La liste n’est pas exhaustive mais illustre déjà les conséquences bien réelles sur l’offre de formation territoriale qu’on est en droit d’attendre d’un service public, les conditions de travail des professeur·es et la qualité de la formation des apprenti·es. Surtout quand celle-ci s’adresse le plus souvent à des jeunes en rupture avec le système scolaire et qui cherchent dans l’apprentissage la possibilité d’acquérir un diplôme tout en s’insérant rapidement sur le marché du travail.

 

Une libéralisation du service public assumée 

 

Face à la baisse de leurs financements publics, les CMA doivent trouver d’autres sources de revenus. La solution ? Faire payer directement les artisan·es.

Désormais, ces derniers financent deux fois leur chambre de métiers :

  1. Via la TFCM
  2. En payant directement pour les services qui leur étaient autrefois offerts

La formation des artisan·es devenue facultative alors qu’elle devrait relever d’un service public devient chère.
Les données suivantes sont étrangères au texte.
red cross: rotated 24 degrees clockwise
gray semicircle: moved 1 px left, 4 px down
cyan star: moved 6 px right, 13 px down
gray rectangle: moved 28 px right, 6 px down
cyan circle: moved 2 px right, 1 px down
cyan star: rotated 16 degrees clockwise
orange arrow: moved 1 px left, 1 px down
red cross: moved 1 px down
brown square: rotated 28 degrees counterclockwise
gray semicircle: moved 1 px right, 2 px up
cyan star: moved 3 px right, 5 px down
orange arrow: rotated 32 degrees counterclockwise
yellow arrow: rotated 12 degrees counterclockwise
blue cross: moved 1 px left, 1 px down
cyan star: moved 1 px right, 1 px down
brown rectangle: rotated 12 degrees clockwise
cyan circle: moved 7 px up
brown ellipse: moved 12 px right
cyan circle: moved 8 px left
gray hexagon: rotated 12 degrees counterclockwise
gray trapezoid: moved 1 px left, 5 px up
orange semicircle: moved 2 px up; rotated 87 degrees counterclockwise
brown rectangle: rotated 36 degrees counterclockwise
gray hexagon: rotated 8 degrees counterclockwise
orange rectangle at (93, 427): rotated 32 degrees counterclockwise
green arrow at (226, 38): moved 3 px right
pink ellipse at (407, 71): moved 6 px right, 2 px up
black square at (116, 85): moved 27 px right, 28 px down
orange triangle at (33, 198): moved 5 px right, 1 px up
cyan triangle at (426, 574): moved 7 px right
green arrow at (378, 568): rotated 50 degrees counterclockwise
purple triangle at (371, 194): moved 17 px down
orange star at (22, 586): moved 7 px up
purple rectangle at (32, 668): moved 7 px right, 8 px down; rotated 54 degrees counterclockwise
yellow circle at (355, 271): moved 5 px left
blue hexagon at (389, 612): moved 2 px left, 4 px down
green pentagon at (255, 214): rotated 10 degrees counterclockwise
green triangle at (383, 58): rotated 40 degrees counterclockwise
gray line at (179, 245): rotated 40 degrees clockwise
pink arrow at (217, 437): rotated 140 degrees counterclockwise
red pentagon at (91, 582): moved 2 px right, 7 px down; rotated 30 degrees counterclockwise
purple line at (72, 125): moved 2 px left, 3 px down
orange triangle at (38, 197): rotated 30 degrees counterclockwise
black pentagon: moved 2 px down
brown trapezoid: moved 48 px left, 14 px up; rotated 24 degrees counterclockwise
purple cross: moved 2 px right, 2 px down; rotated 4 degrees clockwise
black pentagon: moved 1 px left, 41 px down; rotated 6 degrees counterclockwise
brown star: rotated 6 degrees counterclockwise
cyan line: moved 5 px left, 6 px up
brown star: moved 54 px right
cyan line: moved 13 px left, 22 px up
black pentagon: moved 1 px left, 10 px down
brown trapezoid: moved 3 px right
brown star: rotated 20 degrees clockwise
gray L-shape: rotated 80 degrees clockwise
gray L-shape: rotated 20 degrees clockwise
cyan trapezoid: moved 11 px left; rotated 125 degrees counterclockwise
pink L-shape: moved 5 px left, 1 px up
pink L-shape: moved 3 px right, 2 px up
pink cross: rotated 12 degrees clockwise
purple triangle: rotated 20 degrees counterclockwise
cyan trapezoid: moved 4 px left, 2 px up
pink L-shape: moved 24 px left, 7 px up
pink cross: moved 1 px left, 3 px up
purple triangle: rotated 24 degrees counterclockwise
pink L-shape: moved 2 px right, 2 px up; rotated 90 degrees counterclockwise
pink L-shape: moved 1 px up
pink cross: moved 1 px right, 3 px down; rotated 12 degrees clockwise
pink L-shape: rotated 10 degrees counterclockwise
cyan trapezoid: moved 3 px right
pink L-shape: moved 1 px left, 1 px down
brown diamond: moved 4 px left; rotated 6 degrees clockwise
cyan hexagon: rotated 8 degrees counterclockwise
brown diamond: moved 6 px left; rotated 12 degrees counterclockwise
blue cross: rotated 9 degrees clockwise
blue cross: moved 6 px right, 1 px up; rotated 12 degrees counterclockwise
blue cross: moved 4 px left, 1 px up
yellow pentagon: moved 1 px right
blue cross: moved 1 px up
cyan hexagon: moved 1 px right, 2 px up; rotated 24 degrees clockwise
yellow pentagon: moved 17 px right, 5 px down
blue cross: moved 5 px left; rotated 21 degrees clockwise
En effet, le prix des parcours d’accompagnement (comme le pack installation) a doublé en un an, devenant un frein à la formation. Conséquence qui pourrait prêter à sourire dans d’autres circonstances : les conseiller·es économiques répondent quotidiennement à des questions de nouveaux installés qui ne se poseraient pas s’ils avaient suivi le SPI. Quelle efficacité !

Dans cette logique de rentabilité, les CMA sont contraintes de faire des économies :

  • Suppression de postes, comme dans les Hauts-de-France, où 150 emplois disparaitront cette année.
  • Réduction de l’offre de services, en ne conservant que les plus rentables.
  • Fermeture d’antennes locales, limitant l’accès à un service de proximité pourtant essentiel.

 

Les CMA : service public ou machine à cash ?

 

Cette transformation des CMA s’inscrit dans une tendance plus large de démantèlement des services publics, à l’image de la Poste, d’EDF ou de France Télécom. Bien que les CMA aient un statut particulier, elles avaient été conçues pour offrir un véritable service aux artisan·es.

 

Quelle alternative ?

 

Nous, SNCA, revendiquons que les CMA retrouvent leur rôle de service public et refusons qu’elles deviennent de simples machines à profit. Pour cela, nous demandons :

  • Un financement intégral des CMA par la TFCM, sans écrêtement par l’État.
  • Un modèle de financement de la formation basé sur l’offre et non sur l’apprenti·e, permettant une planification stratégique et collective des besoins à moyen terme.

Ces mesures garantiraient non seulement un meilleur accompagnement des artisan·es et des apprenti·es, mais aussi une véritable indépendance des CMA vis-à-vis des fluctuations politiques et économiques. Il est temps de réaffirmer leur rôle au service du développement de l’artisanat.